[Stored items]
=-=-=-=-=
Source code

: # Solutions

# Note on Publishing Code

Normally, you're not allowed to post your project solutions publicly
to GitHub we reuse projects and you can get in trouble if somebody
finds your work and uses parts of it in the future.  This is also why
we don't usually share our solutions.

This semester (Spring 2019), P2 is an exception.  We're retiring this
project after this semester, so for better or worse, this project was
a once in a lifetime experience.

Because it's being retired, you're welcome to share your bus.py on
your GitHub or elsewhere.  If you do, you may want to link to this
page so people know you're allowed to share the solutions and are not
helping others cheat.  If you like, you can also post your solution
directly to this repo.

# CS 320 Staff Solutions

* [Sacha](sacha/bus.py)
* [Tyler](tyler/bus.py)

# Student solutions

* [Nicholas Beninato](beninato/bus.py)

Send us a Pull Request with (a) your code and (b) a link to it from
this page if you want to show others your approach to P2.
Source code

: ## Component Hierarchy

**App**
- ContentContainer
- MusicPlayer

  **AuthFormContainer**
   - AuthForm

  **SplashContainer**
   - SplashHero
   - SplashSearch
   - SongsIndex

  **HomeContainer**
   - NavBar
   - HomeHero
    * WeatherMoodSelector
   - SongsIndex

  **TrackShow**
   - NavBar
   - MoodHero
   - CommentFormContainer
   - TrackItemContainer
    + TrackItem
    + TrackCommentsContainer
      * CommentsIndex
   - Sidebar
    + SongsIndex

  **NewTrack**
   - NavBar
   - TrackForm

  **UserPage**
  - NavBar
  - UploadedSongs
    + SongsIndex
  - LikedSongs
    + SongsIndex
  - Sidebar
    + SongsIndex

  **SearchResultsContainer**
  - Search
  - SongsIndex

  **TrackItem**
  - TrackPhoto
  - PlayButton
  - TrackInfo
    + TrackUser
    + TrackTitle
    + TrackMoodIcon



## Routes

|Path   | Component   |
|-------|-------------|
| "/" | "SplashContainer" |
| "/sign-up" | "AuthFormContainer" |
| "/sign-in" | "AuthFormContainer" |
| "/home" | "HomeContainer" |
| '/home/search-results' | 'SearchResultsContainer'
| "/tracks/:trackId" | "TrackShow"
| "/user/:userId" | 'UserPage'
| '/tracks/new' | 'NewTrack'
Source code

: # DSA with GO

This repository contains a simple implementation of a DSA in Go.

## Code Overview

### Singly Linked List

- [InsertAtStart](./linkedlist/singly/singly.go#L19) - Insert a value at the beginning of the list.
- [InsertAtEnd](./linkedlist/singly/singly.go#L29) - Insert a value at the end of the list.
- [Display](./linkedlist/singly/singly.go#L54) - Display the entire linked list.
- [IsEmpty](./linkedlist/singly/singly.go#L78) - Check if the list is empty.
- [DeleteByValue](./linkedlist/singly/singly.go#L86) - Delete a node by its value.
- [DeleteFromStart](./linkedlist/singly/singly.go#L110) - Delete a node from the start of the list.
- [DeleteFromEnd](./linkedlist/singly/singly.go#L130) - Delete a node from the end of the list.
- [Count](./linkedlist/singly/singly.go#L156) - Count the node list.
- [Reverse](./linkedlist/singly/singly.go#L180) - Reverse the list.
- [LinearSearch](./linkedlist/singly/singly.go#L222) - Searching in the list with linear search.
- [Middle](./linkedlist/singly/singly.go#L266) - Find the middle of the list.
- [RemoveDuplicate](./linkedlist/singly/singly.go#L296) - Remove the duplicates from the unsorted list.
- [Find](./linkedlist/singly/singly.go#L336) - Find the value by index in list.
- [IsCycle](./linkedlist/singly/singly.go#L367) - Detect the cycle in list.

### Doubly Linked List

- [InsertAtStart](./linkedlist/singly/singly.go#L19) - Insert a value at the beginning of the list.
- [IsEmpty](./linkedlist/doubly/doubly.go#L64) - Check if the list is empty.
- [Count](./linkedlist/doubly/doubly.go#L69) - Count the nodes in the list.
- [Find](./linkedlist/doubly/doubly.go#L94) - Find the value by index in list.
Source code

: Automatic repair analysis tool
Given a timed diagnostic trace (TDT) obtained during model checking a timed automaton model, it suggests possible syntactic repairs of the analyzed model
=-=-=-=-=
• [Try it]: Reproduce every one of the records above word for word, leaving nothing out and changing nothing.

• [Response area]:
Source code

: # Solutions

# Note on Publishing Code

Normally, you're not allowed to post your project solutions publicly
to GitHub we reuse projects and you can get in trouble if somebody
finds your work and uses parts of it in the future.  This is also why
we don't usually share our solutions.

This semester (Spring 2019), P2 is an exception.  We're retiring this
project after this semester, so for better or worse, this project was
a once in a lifetime experience.

Because it's being retired, you're welcome to share your bus.py on
your GitHub or elsewhere.  If you do, you may want to link to this
page so people know you're allowed to share the solutions and are not
helping others cheat.  If you like, you can also post your solution
directly to this repo.

# CS 320 Staff Solutions

* [Sacha](sacha/bus.py)
* [Tyler](tyler/bus.py)

# Student solutions

* [Nicholas Beninato](beninato/bus.py)

Send us a Pull Request with (a) your code and (b) a link to it from
this page if you want to show others your approach to P2.
Source code

: ## Component Hierarchy

**App**
- ContentContainer
- MusicPlayer

  **AuthFormContainer**
   - AuthForm

  **SplashContainer**
   - SplashHero
   - SplashSearch
   - SongsIndex

  **HomeContainer**
   - NavBar
   - HomeHero
    * WeatherMoodSelector
   - SongsIndex

  **TrackShow**
   - NavBar
   - MoodHero
   - CommentFormContainer
   - TrackItemContainer
    + TrackItem
    + TrackCommentsContainer
      * CommentsIndex
   - Sidebar
    + SongsIndex

  **NewTrack**
   - NavBar
   - TrackForm

  **UserPage**
  - NavBar
  - UploadedSongs
    + SongsIndex
  - LikedSongs
    + SongsIndex
  - Sidebar
    + SongsIndex

  **SearchResultsContainer**
  - Search
  - SongsIndex

  **TrackItem**
  - TrackPhoto
  - PlayButton
  - TrackInfo
    + TrackUser
    + TrackTitle
    + TrackMoodIcon



## Routes

|Path   | Component   |
|-------|-------------|
| "/" | "SplashContainer" |
| "/sign-up" | "AuthFormContainer" |
| "/sign-in" | "AuthFormContainer" |
| "/home" | "HomeContainer" |
| '/home/search-results' | 'SearchResultsContainer'
| "/tracks/:trackId" | "TrackShow"
| "/user/:userId" | 'UserPage'
| '/tracks/new' | 'NewTrack'
Source code

: # DSA with GO

This repository contains a simple implementation of a DSA in Go.

## Code Overview

### Singly Linked List

- [InsertAtStart](./linkedlist/singly/singly.go#L19) - Insert a value at the beginning of the list.
- [InsertAtEnd](./linkedlist/singly/singly.go#L29) - Insert a value at the end of the list.
- [Display](./linkedlist/singly/singly.go#L54) - Display the entire linked list.
- [IsEmpty](./linkedlist/singly/singly.go#L78) - Check if the list is empty.
- [DeleteByValue](./linkedlist/singly/singly.go#L86) - Delete a node by its value.
- [DeleteFromStart](./linkedlist/singly/singly.go#L110) - Delete a node from the start of the list.
- [DeleteFromEnd](./linkedlist/singly/singly.go#L130) - Delete a node from the end of the list.
- [Count](./linkedlist/singly/singly.go#L156) - Count the node list.
- [Reverse](./linkedlist/singly/singly.go#L180) - Reverse the list.
- [LinearSearch](./linkedlist/singly/singly.go#L222) - Searching in the list with linear search.
- [Middle](./linkedlist/singly/singly.go#L266) - Find the middle of the list.
- [RemoveDuplicate](./linkedlist/singly/singly.go#L296) - Remove the duplicates from the unsorted list.
- [Find](./linkedlist/singly/singly.go#L336) - Find the value by index in list.
- [IsCycle](./linkedlist/singly/singly.go#L367) - Detect the cycle in list.

### Doubly Linked List

- [InsertAtStart](./linkedlist/singly/singly.go#L19) - Insert a value at the beginning of the list.
- [IsEmpty](./linkedlist/doubly/doubly.go#L64) - Check if the list is empty.
- [Count](./linkedlist/doubly/doubly.go#L69) - Count the nodes in the list.
- [Find](./linkedlist/doubly/doubly.go#L94) - Find the value by index in list.
Source code

: Automatic repair analysis tool
Given a timed diagnostic trace (TDT) obtained during model checking a timed automaton model, it suggests possible syntactic repairs of the analyzed model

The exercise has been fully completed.